Some of those B.C. pioneers have much better name recognition than McFarlane.
Phil Nuytten of North Vancouver became involved in deep diving and the development of mixed gas decompression tables starting in the 1960s. He later became known for his dive suits and small manned submersibles, and in 1984 appeared on the cover of National Geographic Magazine for his record dives through ice-covered arctic waters onto the Breadalbane, the northernmost known shipwreck.
Through his current company, Nuytco Research Ltd., he unveiled last month the Exosuit — an evolution of its predecessor, the Newtsuit — allowing divers to operate safely to a depth of 300 metres while maintaining dexterity to perform delicate work. It has thrusters to allow the pilot to move through the ocean and its own life support system, capable of sustaining an operator for up to 50 hours. There is a fibre-optic tether supplying full network capability between the Exosuit operator and the surface.
Nuytten’s DeepWorker submersibles are being used by NASA and the Canadian Space Agency to explore early forms of life known as microbialites in Pavilion and Kelly lakes in the B.C. Interior. “This guy is a man for all seasons,” says McFarlane, noting Nuytten is also accomplished at aboriginal carvings. “He’s a pioneer of some substance.”
Another Vancouver player at the international level is Atlantis Submarines, which operates 15-metre-long, 50-person tourist subs in Hawaii, Guam, Mexico, and the Caribbean.

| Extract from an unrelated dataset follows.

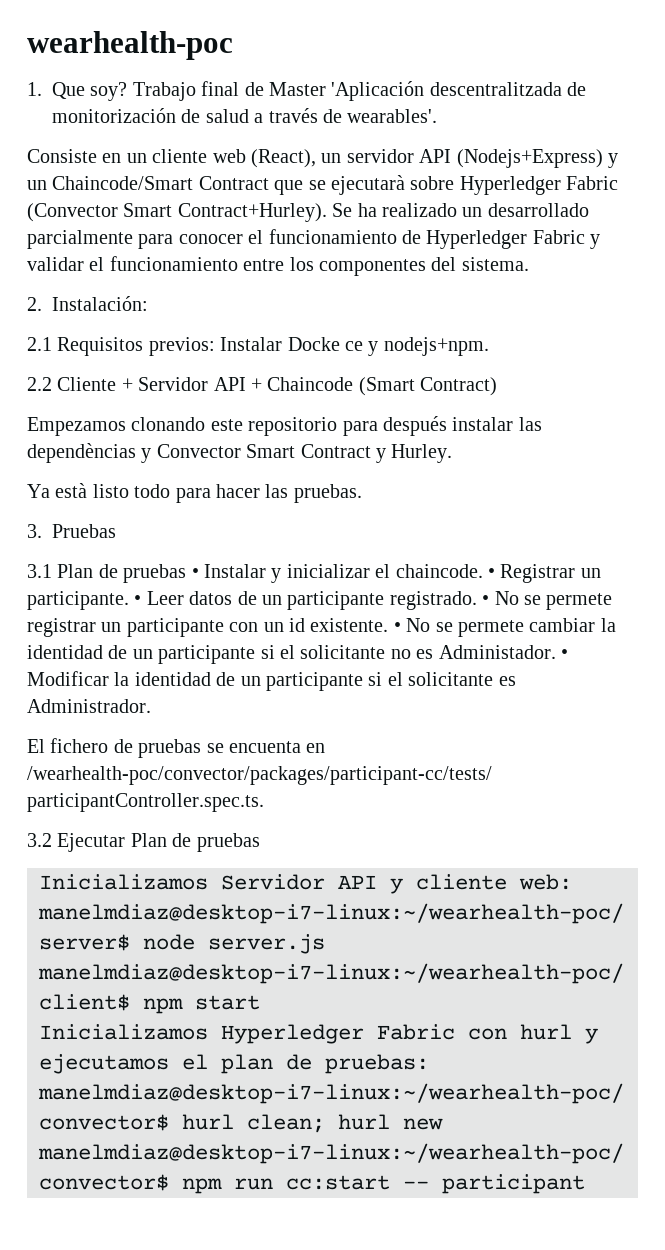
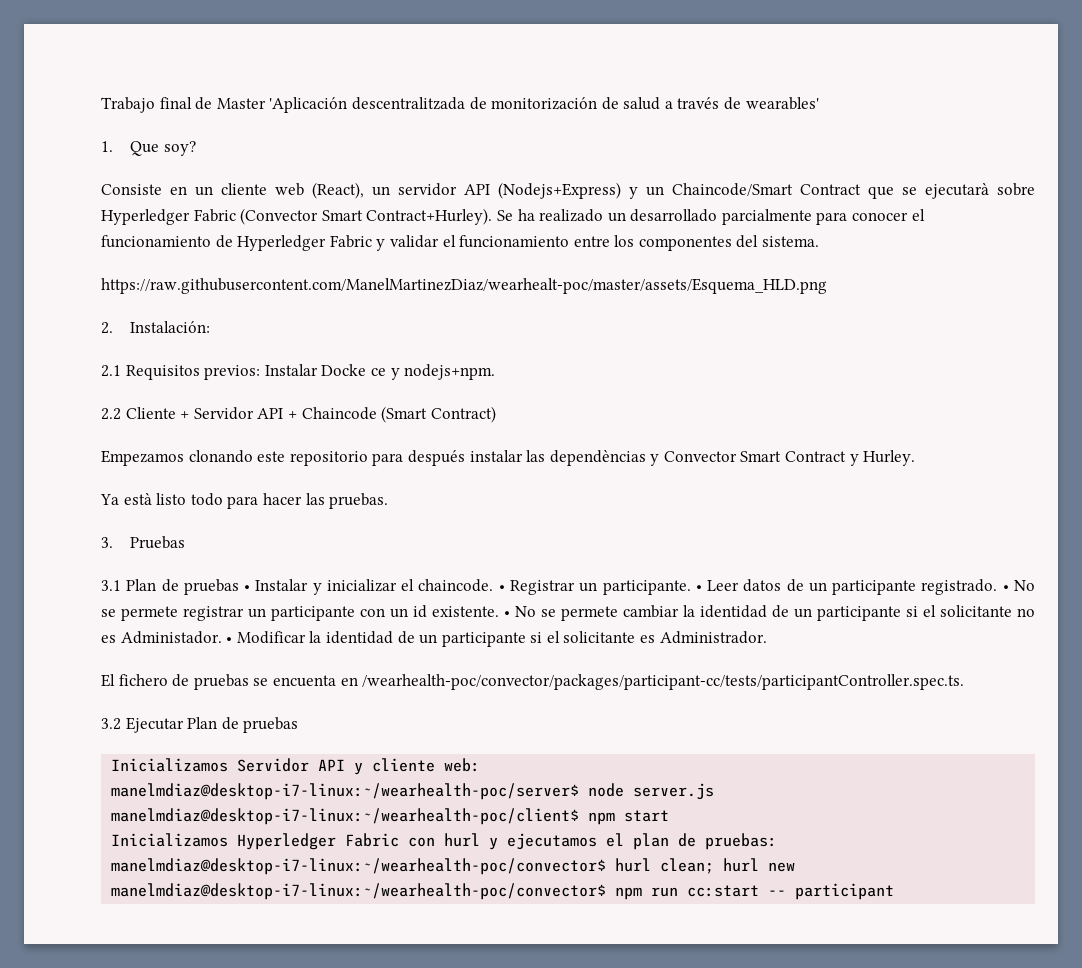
[27,31,233,60] [27,82,128,101] wearhealth-poc // 1. Que soy? -> (101, 105) none
[347,109,438,123] wearables'. -> [745,97,819,110] [101,141,196,156] wearables' // 1. Que soy?
(529, 264) none -> [101,278,827,294] // https://raw.githubusercontent.com/ManelMartinezDiaz/wearhealt-poc/master/assets/Esquema_HLD.png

Dennis Hurd left Hyco to found Atlantis Submarines in 1986, taking John Witney, another engineer, with him. “They went and decided they could make a tourist sub — and bing! they went at it big time,” McFarlane says. Atlantis is the world’s largest submersibles company, having transported more than 14 million passengers.
At age 76, McFarlane no longer feels the need to personally roam the oceans in his vessels, though his love of exploration, and what it might reveal, remains undiminished. “We don’t have all the answers yet,” he concludes. “We’re still on an adventure.”